The Needy, Greedy City

The WasteWatcher

Mayor Jim Kenney was elected last year with a promise to bring universal prekindergarten to Philadelphia. With no way to pay for it, the Mayor needed a solution. So now, the City of Brotherly Love has implemented the soda tax.

Originally proposed at 3 cents-per-ounce, the city council passed a tax half of that amount at 1.5 cents-per-ounce. The potential tax revenue (estimated at $91 million over the first year) is supposedly dedicated to building community schools and refurbishing parks and recreation centers around the city. But nearly 20 percent of the money raised would go to other city programs and employee benefits; not to helping kids and building new schools, as Mayor Kenney led his constituents to believe.

Mayor Kenney has also taken a different approach to the soda tax than previous efforts in other cities.

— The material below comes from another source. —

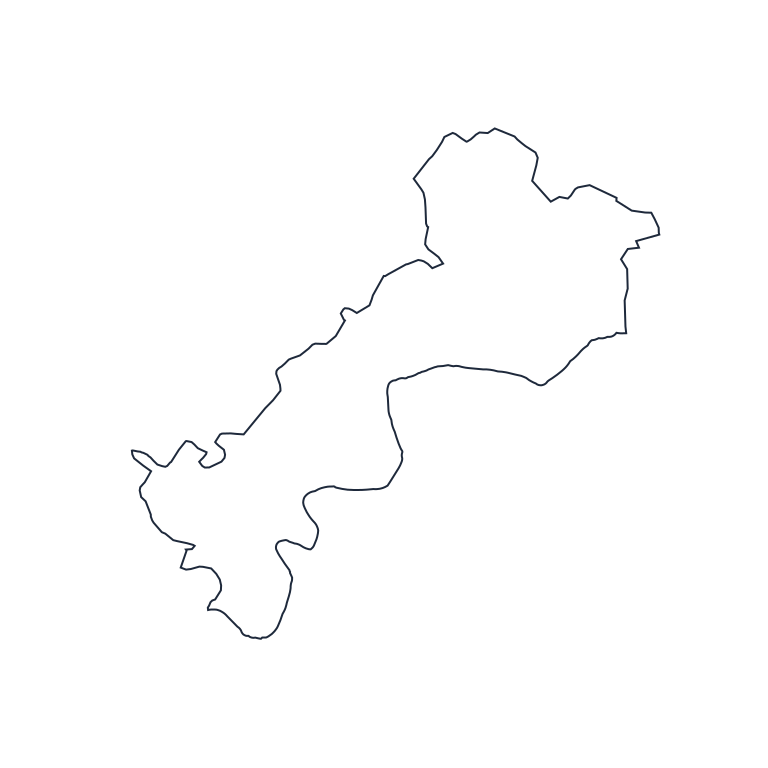 Samannud, Al Gharbiyah, Egypt, rotated 32°
{"feature_id": "37247803B28688372464969", "entity_name": "Samannud", "entity_type": "district", "adm_level": 2, "iso_a3": "EGY", "parent_name": "Egypt", "parent_adm1": "Al Gharbiyah", "projection": "albers", "projection_center": [31.248, 30.95], "detail": "fine", "context": "isolated", "style": "outline", "palette": "slate", "viewbox_px": 768, "rotation_deg": 32, "n_neighbors": 0, "source": "geoboundaries", "source_scale": "gbopen_adm2", "svg_char_len": 6164}
<svg xmlns="http://www.w3.org/2000/svg" viewBox="0 0 768 768"><g transform="rotate(32 384 384)"><path d="M205.5,574.1L207.9,577.1L211.5,579.5L223.0,580.8L232.7,581.4L233.2,594.1L232.6,597.1L232.0,600.7L233.2,603.7L238.0,608.6L244.0,609.8L255.4,618.3L256.6,620.1L259.7,622.5L262.1,623.7L274.1,627.4L277.8,626.8L288.0,628.1L291.7,626.9L301.3,623.4L307.4,621.6L309.2,621.6L308.6,625.8L303.7,629.4L304.9,630.0L308.9,647.4L314.5,646.3L318.2,643.3L324.2,636.7L327.3,635.0L335.2,632.0L342.4,633.9L348.4,636.9L352.6,641.1L355.0,645.4L355.0,656.2L353.1,658.6L352.5,661.0L353.1,664.6L353.1,667.0L354.6,668.9L356.1,667.5L357.6,666.4L359.9,665.0L361.6,664.1L362.6,663.8L363.4,663.6L365.2,663.2L367.1,663.1L369.0,663.1L370.3,663.2L372.1,663.5L374.7,664.2L388.4,667.5L390.0,667.6L390.8,667.8L391.6,668.0L393.2,668.7L394.8,669.9L396.0,670.5L397.4,670.9L398.8,670.9L400.2,670.7L400.9,670.4L401.5,670.1L402.6,669.4L404.0,669.6L404.7,669.5L406.1,669.2L407.5,668.6L408.1,668.2L409.2,667.3L412.2,666.3L414.0,665.6L414.7,665.2L415.1,663.5L416.9,662.4L418.0,661.7L418.6,661.2L419.7,659.3L420.5,657.4L421.3,655.5L421.8,653.5L422.2,651.5L422.4,649.4L422.5,647.4L422.3,645.4L421.3,639.2L419.8,632.7L419.7,630.4L419.5,628.2L419.1,626.0L418.7,624.6L418.3,623.2L417.5,620.9L415.9,614.8L414.6,610.5L413.5,607.8L412.9,606.5L411.9,604.8L411.0,602.8L410.7,601.8L410.2,599.7L409.8,598.8L408.7,596.9L407.3,595.9L404.4,594.0L403.9,593.1L403.1,592.7L402.5,592.0L395.1,589.0L389.3,586.3L387.0,585.3L383.9,583.7L380.9,581.8L379.9,581.1L379.0,579.9L378.6,579.2L378.3,578.4L378.0,577.4L377.9,576.7L378.0,575.2L378.3,573.7L378.8,572.9L380.4,571.1L382.2,569.4L383.5,568.3L385.1,567.9L387.2,567.9L388.1,567.7L390.8,567.0L392.5,566.7L394.3,565.9L395.2,565.6L397.2,565.2L398.3,565.1L402.1,565.1L404.6,564.8L405.8,564.5L407.6,564.0L408.7,563.5L409.4,563.1L409.6,562.5L410.0,561.0L410.2,560.1L410.2,558.3L409.3,553.1L409.0,551.4L408.3,548.9L407.1,545.7L405.9,543.2L404.4,541.6L402.7,540.3L400.9,539.2L399.9,538.8L398.9,538.4L396.3,537.7L394.3,537.1L391.6,536.1L389.0,534.9L386.4,533.6L384.8,532.6L382.4,531.1L380.1,529.4L378.9,528.1L378.3,527.4L377.5,525.8L376.9,524.1L376.7,523.3L376.6,522.4L376.6,521.5L376.9,519.6L377.5,517.6L378.4,515.8L378.9,514.9L380.2,513.3L382.3,511.3L383.9,508.4L384.8,507.1L386.2,505.3L388.4,503.0L390.7,500.9L392.6,499.5L394.5,498.3L395.7,497.4L396.6,497.2L397.4,497.4L398.7,497.1L404.2,495.1L409.2,492.9L414.9,489.7L417.6,488.0L421.6,485.4L425.4,482.7L430.8,478.6L432.2,477.9L433.8,476.8L435.8,475.2L436.7,474.3L438.0,472.9L439.5,470.8L440.9,468.3L441.0,463.6L441.0,447.8L440.8,444.5L440.3,441.3L439.9,439.5L439.5,438.6L439.2,437.9L438.7,437.2L437.6,436.1L436.7,434.9L436.1,433.5L435.6,431.9L435.1,431.3L434.4,430.9L433.5,430.5L432.1,429.7L428.0,426.8L423.0,422.8L418.4,418.8L416.6,417.6L414.7,416.2L413.5,415.2L411.8,413.6L410.8,412.4L409.2,410.5L406.9,408.9L405.3,407.7L403.8,406.3L402.5,404.9L401.6,403.7L394.1,393.0L392.7,391.4L391.7,390.2L390.4,388.1L389.3,385.8L388.3,382.7L388.1,381.3L388.2,379.9L388.7,378.4L389.1,377.7L389.6,376.7L390.7,375.6L391.9,374.7L392.9,373.0L394.0,371.4L395.0,370.4L395.7,369.8L397.1,368.9L398.3,368.4L399.0,368.0L399.9,367.2L400.4,366.2L400.8,365.4L402.9,363.4L404.2,361.9L405.8,359.7L407.5,356.5L408.2,355.8L408.7,355.3L409.5,353.8L411.1,352.2L412.4,350.7L413.0,349.9L414.0,348.1L416.0,345.6L418.0,343.0L419.2,341.8L420.2,340.6L422.4,339.0L424.5,337.5L428.4,334.0L431.1,333.1L433.4,332.2L434.8,331.0L435.6,330.4L437.3,329.5L438.2,329.1L440.9,328.3L442.8,327.6L444.6,326.9L447.2,325.7L460.3,319.1L463.2,317.3L466.4,315.7L469.8,314.3L473.9,313.0L477.5,311.1L481.2,309.5L483.1,308.8L490.1,306.5L496.0,304.4L498.7,303.9L501.4,303.5L505.0,303.8L507.5,303.7L510.0,303.5L512.4,303.1L514.2,303.2L515.7,302.9L517.1,302.3L518.4,301.5L519.4,300.4L520.3,299.2L520.9,297.8L521.1,297.0L521.2,296.3L521.3,295.2L521.9,293.5L523.7,289.7L525.9,284.4L527.9,278.7L528.6,276.3L529.2,273.8L529.6,271.3L529.8,268.8L529.8,266.0L531.2,262.4L532.2,258.9L532.8,256.2L533.5,251.8L534.2,248.8L534.9,246.7L536.1,243.9L536.3,243.2L536.2,242.2L536.2,240.2L536.5,238.2L537.0,236.8L538.8,235.3L539.5,234.6L540.7,233.0L541.8,231.3L543.5,230.5L545.1,229.5L545.8,228.9L547.1,227.6L548.5,225.6L550.0,224.7L550.6,224.3L551.8,223.2L552.7,221.9L553.4,220.4L553.8,218.9L554.0,217.4L555.9,216.6L557.5,215.8L559.9,214.3L562.5,212.6L558.3,207.3L543.8,185.6L540.4,174.9L540.2,174.1L529.3,157.7L518.9,152.6L519.2,140.3L528.0,133.3L522.1,129.2L538.3,111.4L536.9,110.1L534.1,105.9L526.3,100.8L519.9,97.1L514.6,100.2L502.2,105.7L484.0,105.6L482.6,102.9L453.0,106.4L444.3,114.5L443.0,117.1L442.8,118.1L442.6,125.2L441.6,129.3L433.6,132.4L428.8,141.0L402.0,133.2L397.3,117.8L394.5,110.7L389.8,107.4L378.0,107.3L373.4,106.8L367.5,106.0L363.6,104.9L342.5,108.6L339.0,116.2L331.7,120.1L329.8,123.9L329.2,126.3L327.9,130.6L326.1,134.2L325.5,134.8L320.1,134.7L312.2,134.1L309.2,134.7L304.3,142.5L304.9,147.9L304.8,157.5L304.2,165.3L303.0,169.5L300.4,194.2L312.5,199.1L316.1,200.9L320.9,205.8L325.7,212.4L334.7,225.7L337.1,227.5L338.3,227.5L342.5,239.0L344.9,243.8L350.3,246.3L357.6,246.9L363.0,247.5L370.3,250.6L363.6,260.2L357.5,258.9L352.7,258.9L350.3,259.5L347.3,260.7L340.6,269.7L339.3,270.9L329.6,288.3L327.8,291.9L326.5,292.5L327.6,314.7L328.8,319.0L330.0,325.0L323.3,338.2L317.9,338.2L314.2,338.7L310.6,340.5L310.0,342.3L310.0,347.1L316.0,350.8L317.2,350.8L317.7,368.9L314.0,380.3L313.4,380.9L312.2,381.5L310.4,382.7L304.3,386.2L302.5,388.6L301.3,394.0L297.6,404.3L291.5,412.0L290.3,413.8L289.1,419.2L287.8,423.5L286.6,425.9L286.0,428.3L286.0,430.1L287.2,432.5L296.2,439.8L298.6,442.8L299.8,444.6L298.5,456.6L296.1,467.4L291.7,501.1L285.0,504.7L280.2,507.1L272.9,511.9L271.7,513.7L271.6,522.7L273.4,523.3L276.5,523.9L283.1,524.6L286.7,528.2L287.9,531.2L287.3,536.0L280.0,547.4L276.3,549.8L273.3,549.8L268.5,547.9L269.1,544.9L269.7,542.5L270.3,537.7L269.7,535.9L265.5,536.5L260.1,537.1L255.2,535.8L251.6,535.2L246.8,537.0L246.2,537.6L244.9,548.4L244.8,562.9L244.2,564.0L243.6,568.3L242.4,570.1L239.4,571.2L234.5,572.4L229.1,571.2L224.9,570.0L222.4,569.9L220.9,569.4L216.4,569.9L214.6,570.5L213.4,570.5L210.9,571.7L206.1,573.5L205.5,574.1Z" fill="none" stroke="#1e293b" stroke-width="2"/></g></svg>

Instead of the usual “eat your fruits and vegetables” mantra, often associated with taxes designed to curb unhealthy behavior, Mayor Kenney is offering Philadelphians something tastier: a giant slab of money to fund ‘popular’ city projects. Mayor Kenney says his soda tax could potentially raise approximately $400 million over the next five years.

This ill-advised tax increase will end up doing more harm than good for Philadelphians. Historically, when governments have imposed a tax on any good (in this case soda), that punitive action results in less of the revenue-generating activity, thus diminishing the supposed windfall.

The soda tax is a terrible policy. Voters in cities across the country have indicated repeatedly that they are opposed to soda taxes. If Mayor Kenney and the city council were truly interested in helping the kids, 20 percent of the revenue would not be going into the city’s general fund to pay for elected officials unrelated pet projects.